I’ve just been directed to a article on About.com stating that Web Design is not Print Design. Just to forewarn you, this may turn into a little rant, but I’m hoping there will be some interesting points raised.

The article starts off well with the standfirst; ‘Learn to relax your design requirements’. One of the hardest things for designers who straddle the two media to do is to relinquish control. This should not be misunderstood or scoffed at (as it so often is by web designers). Print designers are taught to solve visual problems based on a wealth of history of the practice. A lot of that problem solving is accomplished in a media where there are established conventions and parameters; from the methods of production to delivery of the content.

It’s a top-down process. The designer designs for the audience and has control over their solution. This is the way they are trained and it is a tough job to relinquish it.

Some of us have made the transition but are still very much learning. Others (and I’m talking about high profile designers here) have simply given up on the web until it has ‘grown up’. It’s a damn shame, but when the division between the two facets continues to grow, articles like this only serve as rubbing salt in the wound.

So, what, on New Years Day, got me so wound up?

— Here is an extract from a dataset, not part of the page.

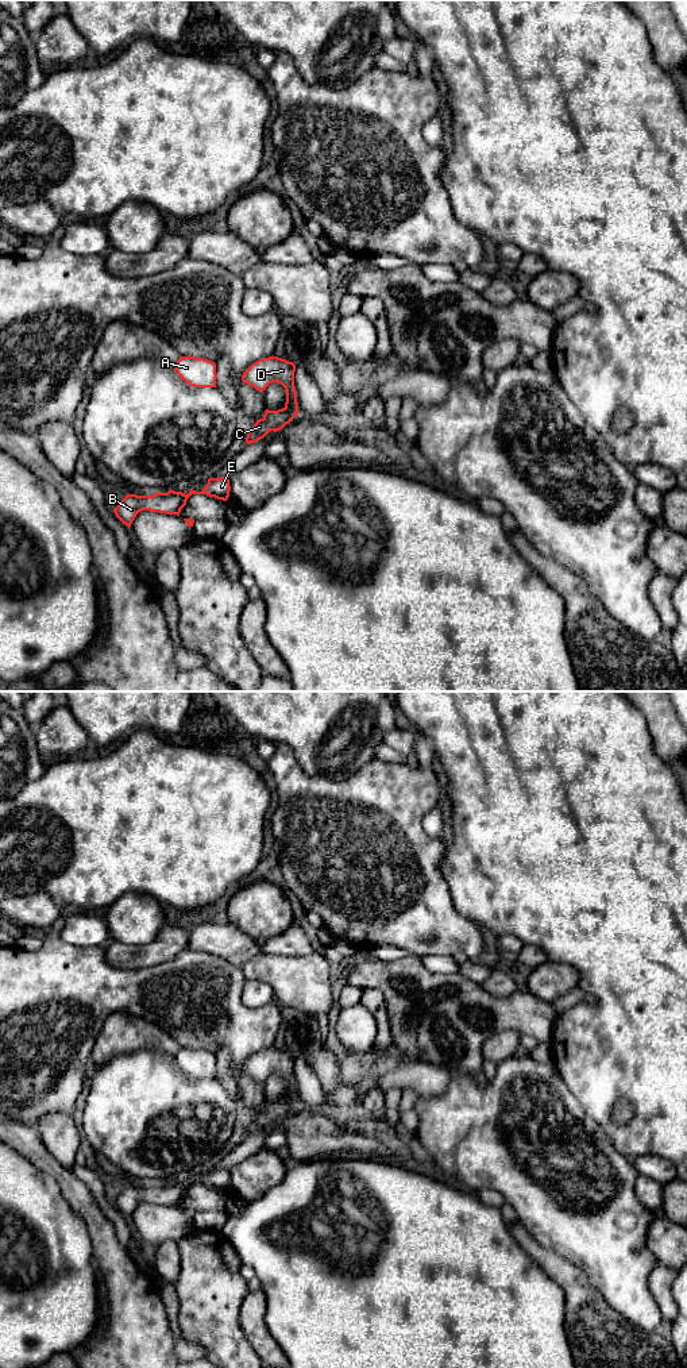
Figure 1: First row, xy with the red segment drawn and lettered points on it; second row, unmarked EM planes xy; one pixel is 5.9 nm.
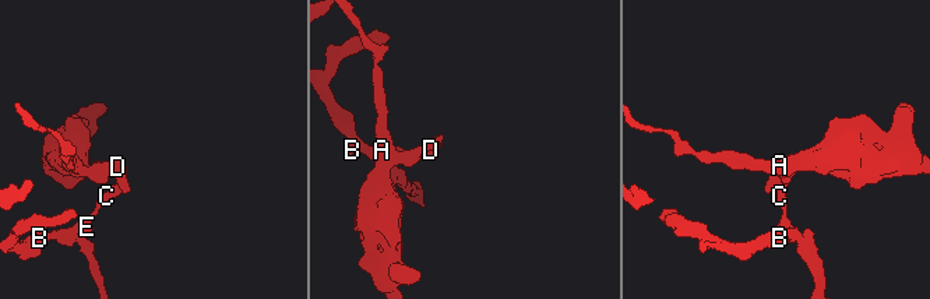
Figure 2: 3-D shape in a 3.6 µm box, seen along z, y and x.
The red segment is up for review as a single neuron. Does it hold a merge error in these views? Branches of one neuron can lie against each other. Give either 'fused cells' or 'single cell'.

There are a few things all wrapped up in this statement:

As you’re a designer, you’ll need to work with customers. You will be doing them and yourself a disservice if you don’t explain the difference between print and the Web. Especially if you bring your portfolio as print outs. This is a common problem, where the customer expects the printout to represent exactly what the page will look like… but remember that the Web is not print, and bringing a print out is not a strong representation of your Web site design skills.

I think this is just plain rubbish. If a client thinks the website will be exactly as the printouts, then that is your failing as a designer by not conducting the presentation correctly. This is often the result of misunderstanding, not the result of paper. I find presenting on paper, especially early on in the process, as a very conducive method for client engagement. They can engage with paper, scribble all over or tear up and throw in the bin. You cannot do that with a screen. Paper is more immediate and less precious.

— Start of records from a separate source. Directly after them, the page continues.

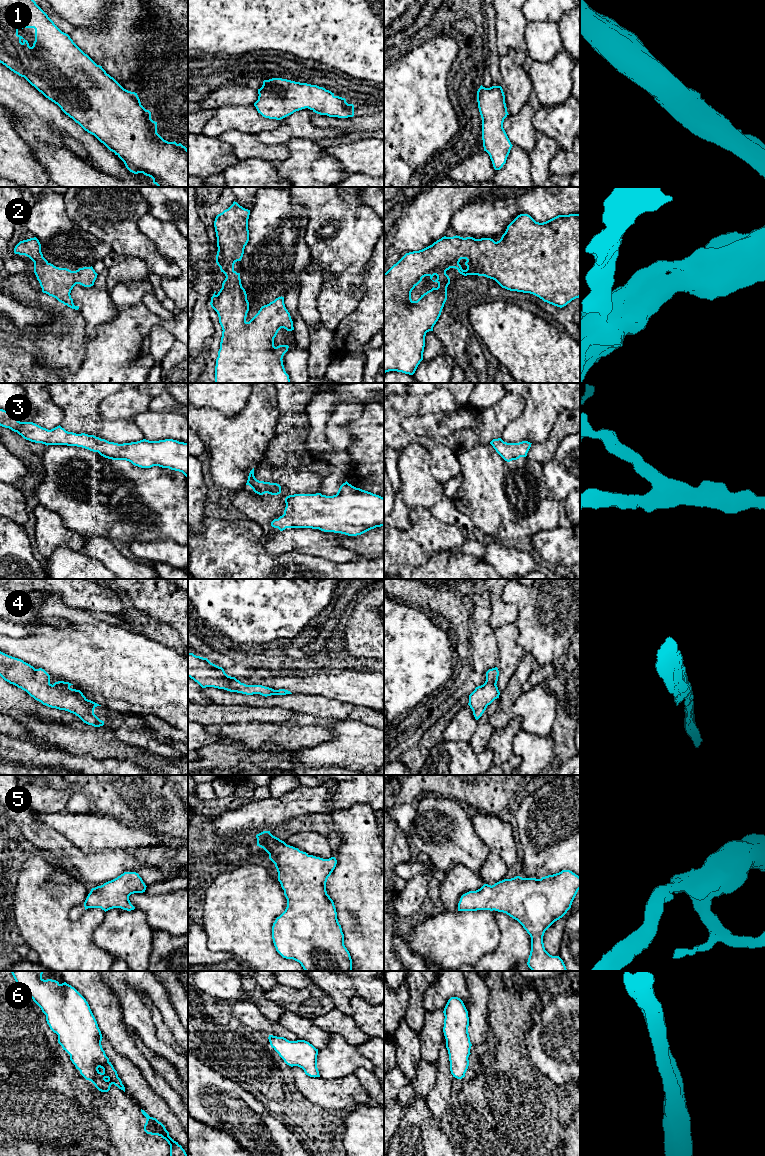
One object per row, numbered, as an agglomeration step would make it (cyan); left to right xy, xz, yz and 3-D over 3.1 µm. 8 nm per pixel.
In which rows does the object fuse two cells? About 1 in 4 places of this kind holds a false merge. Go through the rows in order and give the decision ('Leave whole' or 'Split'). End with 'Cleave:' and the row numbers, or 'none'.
1: Leave whole
2: Leave whole
3: Leave whole
4: Leave whole
5: Leave whole
6: Leave whole
Cleave: none

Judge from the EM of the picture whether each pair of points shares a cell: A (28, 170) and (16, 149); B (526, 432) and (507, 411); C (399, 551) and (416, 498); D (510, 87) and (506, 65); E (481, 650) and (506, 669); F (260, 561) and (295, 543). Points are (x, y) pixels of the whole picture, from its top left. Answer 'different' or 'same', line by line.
A: same
B: different
C: different
D: same
E: different
F: different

So, I guess there are a couple of things which are happening within graphic design. Web design has been for a long time now separating itself from its print based brother. Now I know there are fundamental differences in the medium of delivery and, in many cases, the nature of the design. However, I believe this is a bad thing. If you have a background in print design, don’t forget it. If you don’t, I think you should do some reading.

You could totally disagree of course, or you may be bored to tears with the whole thing, but the old ‘print verses web design’ argument never fails to spark an interesting discussion.